Berkshire Hathaway's (NYSE:BRK-A) (NYSE:BRK-B) expansion from a textile company to a multinational conglomerate made Warren Buffett, who started buying shares of the company in the early 1960s, into an investing legend. Over the past 50 years, Berkshire's stock surged over 4,300% as the company expanded its investment portfolio.
That's why investors now closely monitor Berkshire and Buffett's investment choices. But instead of focusing on Berkshire's latest purchases, many of which weren't made by Buffett himself, investors should recall the Oracle of Omaha's investing rules to see which stocks he would buy -- instead of the ones he already bought. Here are three stocks Buffett would love.
1. Netflix: A "simple" business with a wide moat
Buffett believes in investing in "simple" businesses with wide moats (i.e., competitive advantages). Netflix (NASDAQ:NFLX), which generates all its revenue from subscriptions, checks those two boxes.
Netflix's global streaming memberships rose 27% year-over-year to 193 million last quarter as people streamed more content throughout the pandemic. Its revenue rose 25% year-over-year to $6.15 billion, its operating margin expanded, and its net income nearly tripled to $720 million.
Netflix expects its memberships to grow another 23% year-over-year in the third quarter, allaying concerns regarding competition from Disney+, Hulu, and other hungry challengers. It expects its revenue and net income to rise by 21% and 43%, respectively. That stable profit growth should silence concerns that its high content production and licensing costs could overwhelm its subscription revenue.
Analysts expect Netflix's revenue and earnings to rise 24% and 50%, respectively, this year. The stock isn't cheap at just over 60 times forward earnings, but Netflix's robust growth rates, simple subscription-based model, sticky ecosystem, and wide moat all make it a stock Buffett should love.
2. General Mills: A company with "consistent earning power"
Buffett prefers companies that generate "consistent earning power" at reasonable prices. One such company is General Mills (NYSE:GIS), the packaged foods giant that owns iconic brands like Cheerios, Yoplait, and Häagen-Dazs.

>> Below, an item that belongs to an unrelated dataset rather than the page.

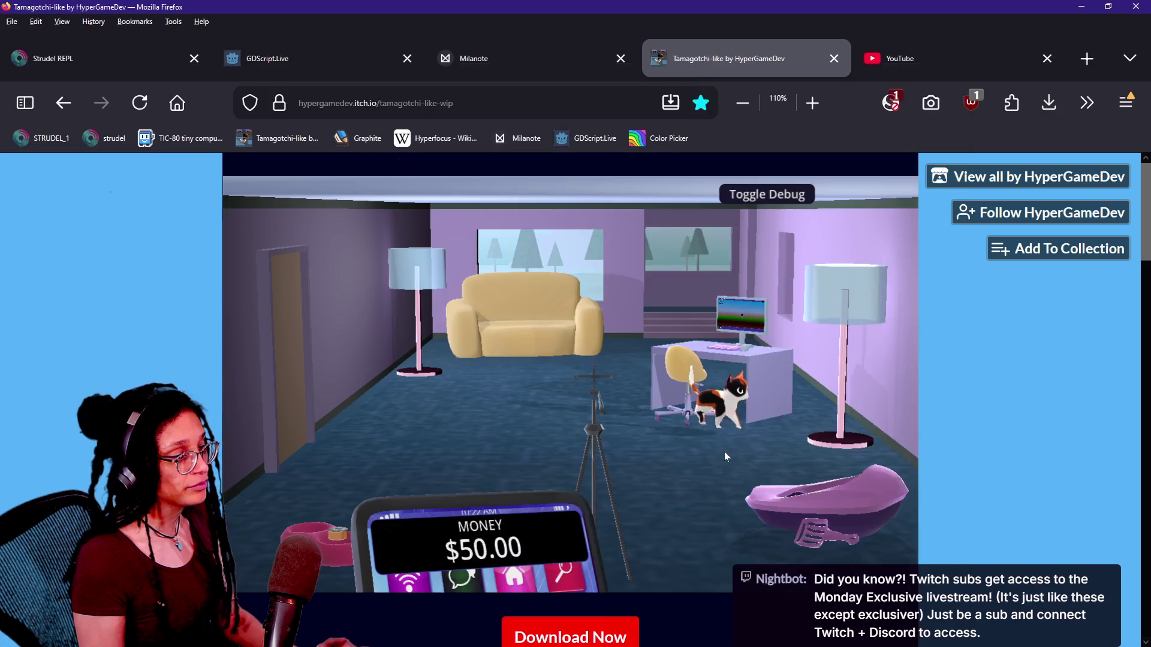
key("alt+Tab")
scroll(778, 456, "down", 9)
scroll(778, 455, "up", 7)
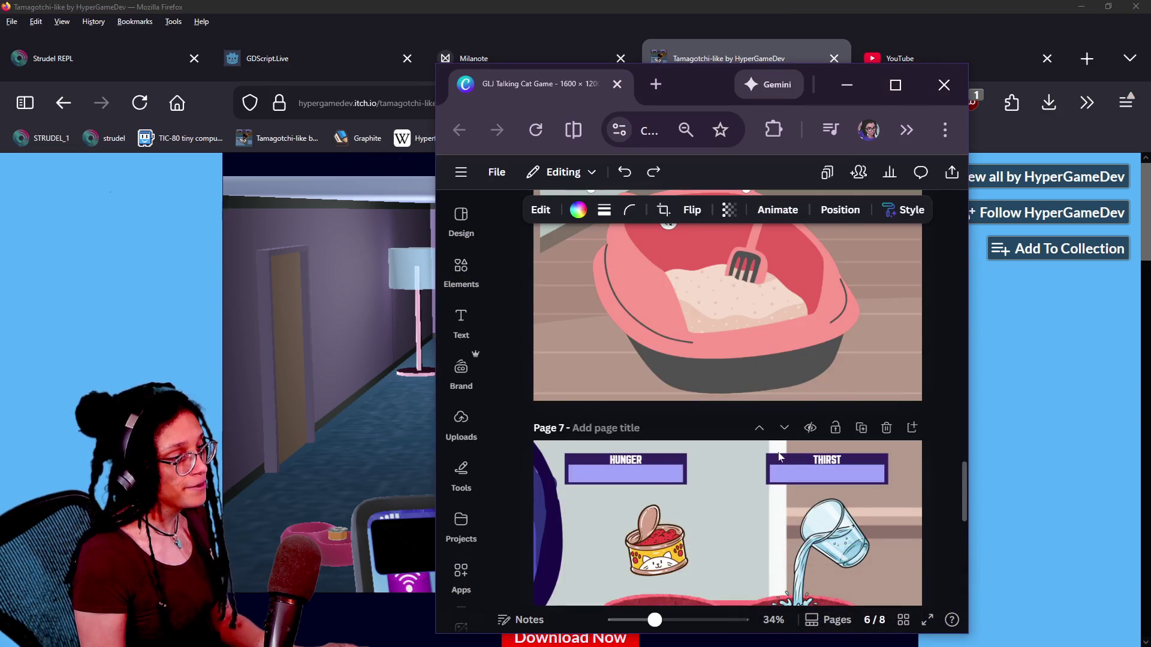
Scroll Canva to Page 7 and point the game camera at the food bowl with the debug CAM: BOWL control.
scroll(779, 456, "down", 2)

General Mills is arguably a better packaged foods stock than Kraft Heinz (NASDAQ:KHC), which Berkshire owns a major stake in, for two reasons. First, General Mills raised its prices to stabilize its margins as its shipments were throttled by competition from private-label and healthier brands. Kraft cut its prices and crimped its margins.
Second, General Mills refreshed its older brands and bought growing brands like Annie's organic food and the premium pet brand Blue Buffalo. Kraft shied away from bold investments and aggressive marketing campaigns.
As a result, General Mills continues to generate rock-solid growth. Its organic sales rose 4% last year, while its adjusted EPS grew 12% in constant currency terms. In the first quarter of 2021, its organic sales jumped 10%, buoyed by pandemic-induced purchases, and its adjusted EPS grew 27% in constant currency terms.
That robust growth prompted General Mills to raise its dividend, which currently sports a forward yield of 3.3%, for the first time in two years. Its growth will likely decelerate after the pandemic ends, but the stock remains reasonably priced at 17 times forward earnings.
3. Alphabet: A stock to hold "forever"
Speaking to CNBC in 2017, Buffett admitted he "missed" the opportunity to buy Alphabet, then known as Google, in its early days. A year later, he told the same network he "should have" bought shares of Google.
Buffett hasn't disclosed any positions in Alphabet since then, but the tech giant remains a great stock to buy and hold forever. It owns the world's most popular search engine, mobile operating system (Android), web browser (Chrome), email client (Gmail), and video streaming platform (YouTube).
Its sprawling ecosystem also includes a major cloud platform, hardware devices, Waymo's driverless cars, healthcare initiatives, and other projects. It still generates most of its revenue from ads, but its top products should continue dominating their respective markets for the foreseeable future.
Alphabet's ad sales decelerated during the pandemic, but analysts expect its revenue and earnings to rise 21% and 28%, respectively, next year. Those are impressive growth rates for a stock that trades at 27 times forward earnings, and they indicate that it's not too late to buy this stock as a long-term investment.